Stored data entries
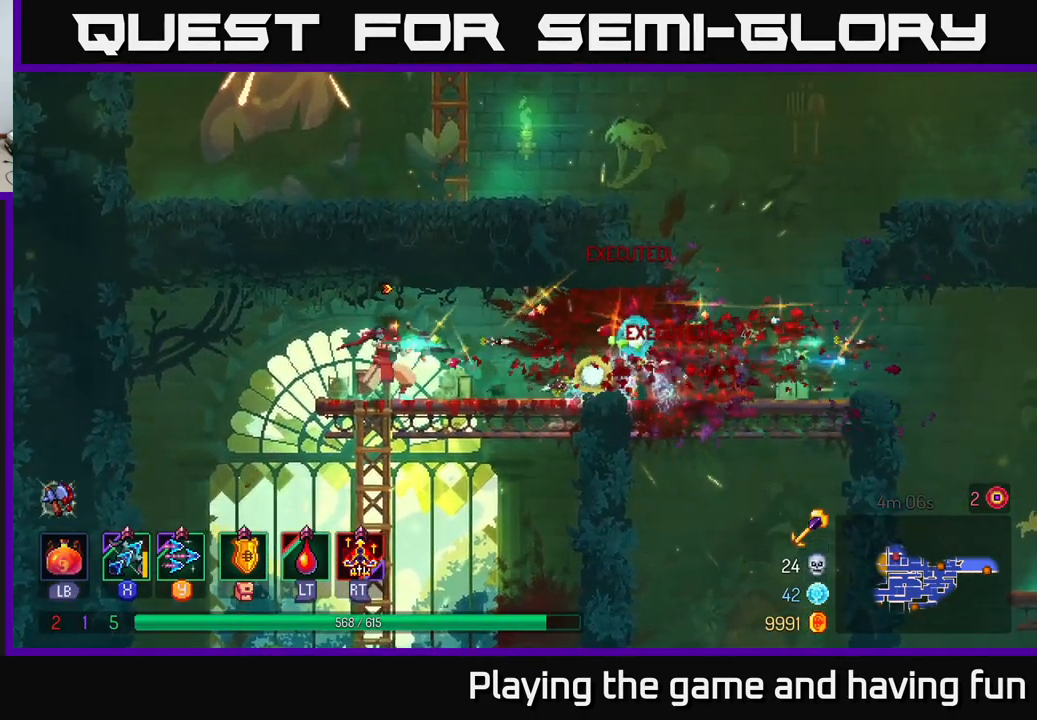
{"buttons": [], "left_stick": "right", "right_stick": "center", "events": [[116, "X", "up"], [133, "left_stick", "right"], [183, "B", "down"], [283, "B", "up"]]}
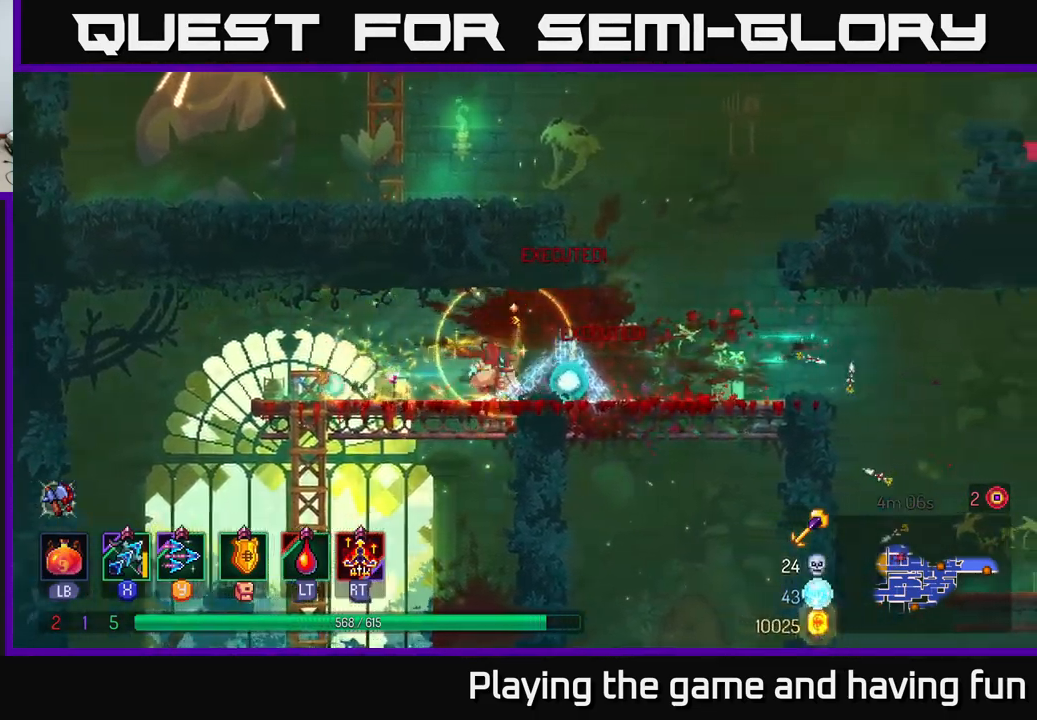
{"buttons": ["A"], "left_stick": "left", "right_stick": "center", "events": [[216, "A", "down"], [266, "left_stick", "up"], [316, "A", "up"], [383, "left_stick", "left"], [400, "A", "down"]]}
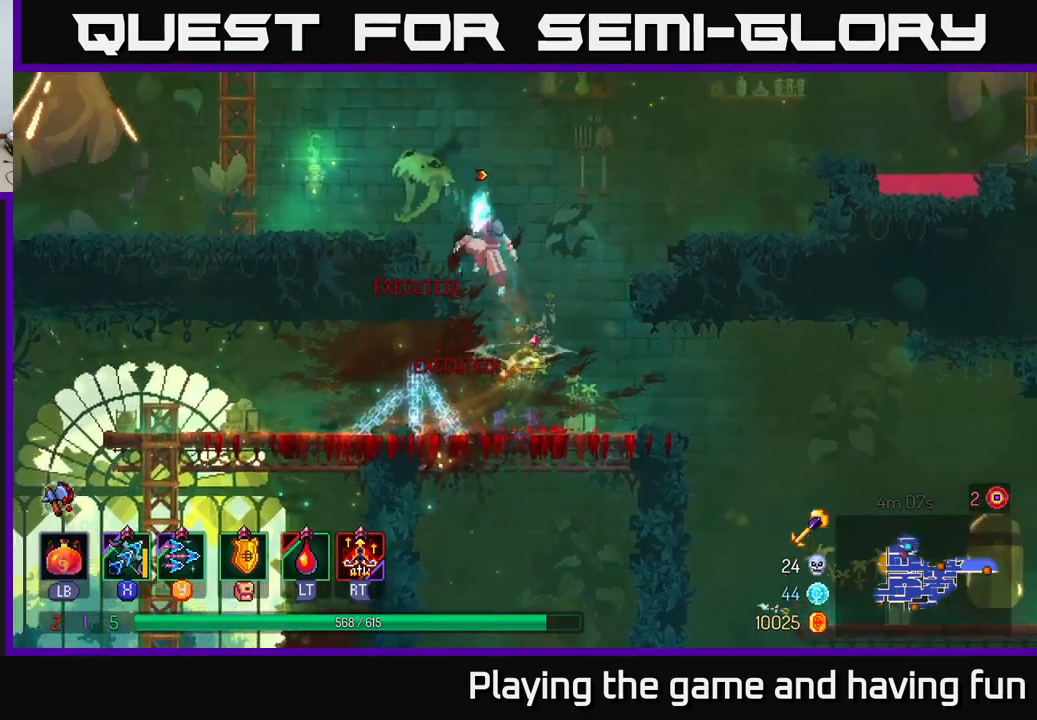
{"buttons": [], "left_stick": "center", "right_stick": "center", "events": [[17, "A", "up"], [217, "left_stick", "center"], [333, "START", "down"], [483, "START", "up"]]}
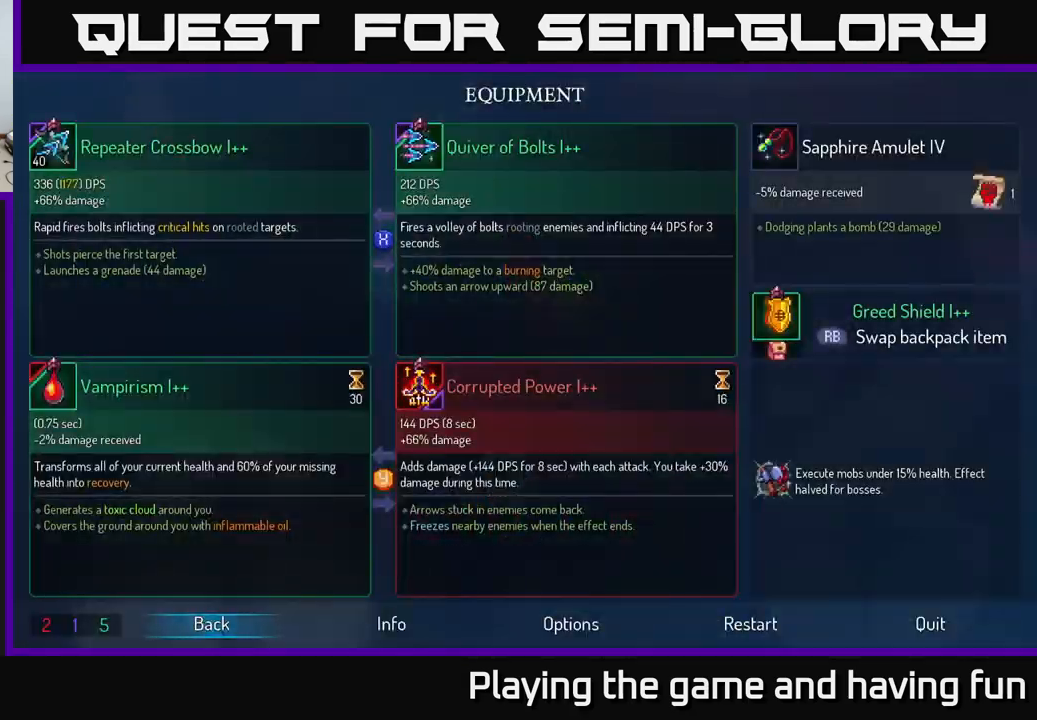
{"buttons": [], "left_stick": "center", "right_stick": "center", "events": []}
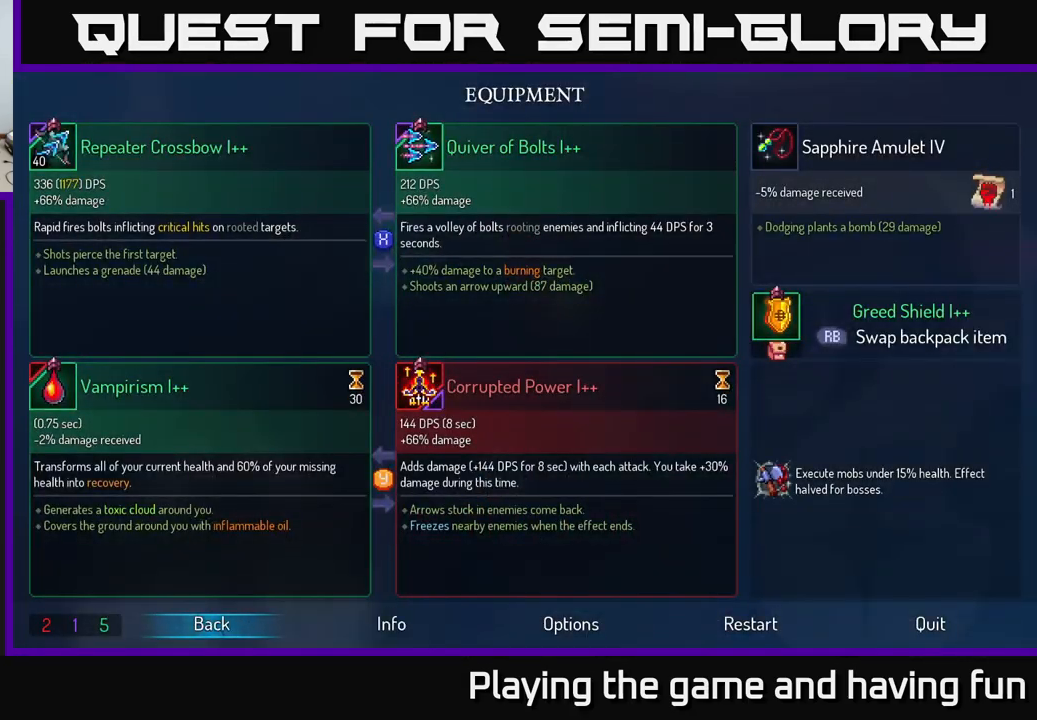
{"buttons": [], "left_stick": "center", "right_stick": "center", "events": []}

THE TASK
Give every entry again verbatim, with no pictures.

OUTPUT FOR THIS TASK
{"buttons": [], "left_stick": "right", "right_stick": "center", "events": [[116, "X", "up"], [133, "left_stick", "right"], [183, "B", "down"], [283, "B", "up"]]}
{"buttons": ["A"], "left_stick": "left", "right_stick": "center", "events": [[216, "A", "down"], [266, "left_stick", "up"], [316, "A", "up"], [383, "left_stick", "left"], [400, "A", "down"]]}
{"buttons": [], "left_stick": "center", "right_stick": "center", "events": [[17, "A", "up"], [217, "left_stick", "center"], [333, "START", "down"], [483, "START", "up"]]}
{"buttons": [], "left_stick": "center", "right_stick": "center", "events": []}
{"buttons": [], "left_stick": "center", "right_stick": "center", "events": []}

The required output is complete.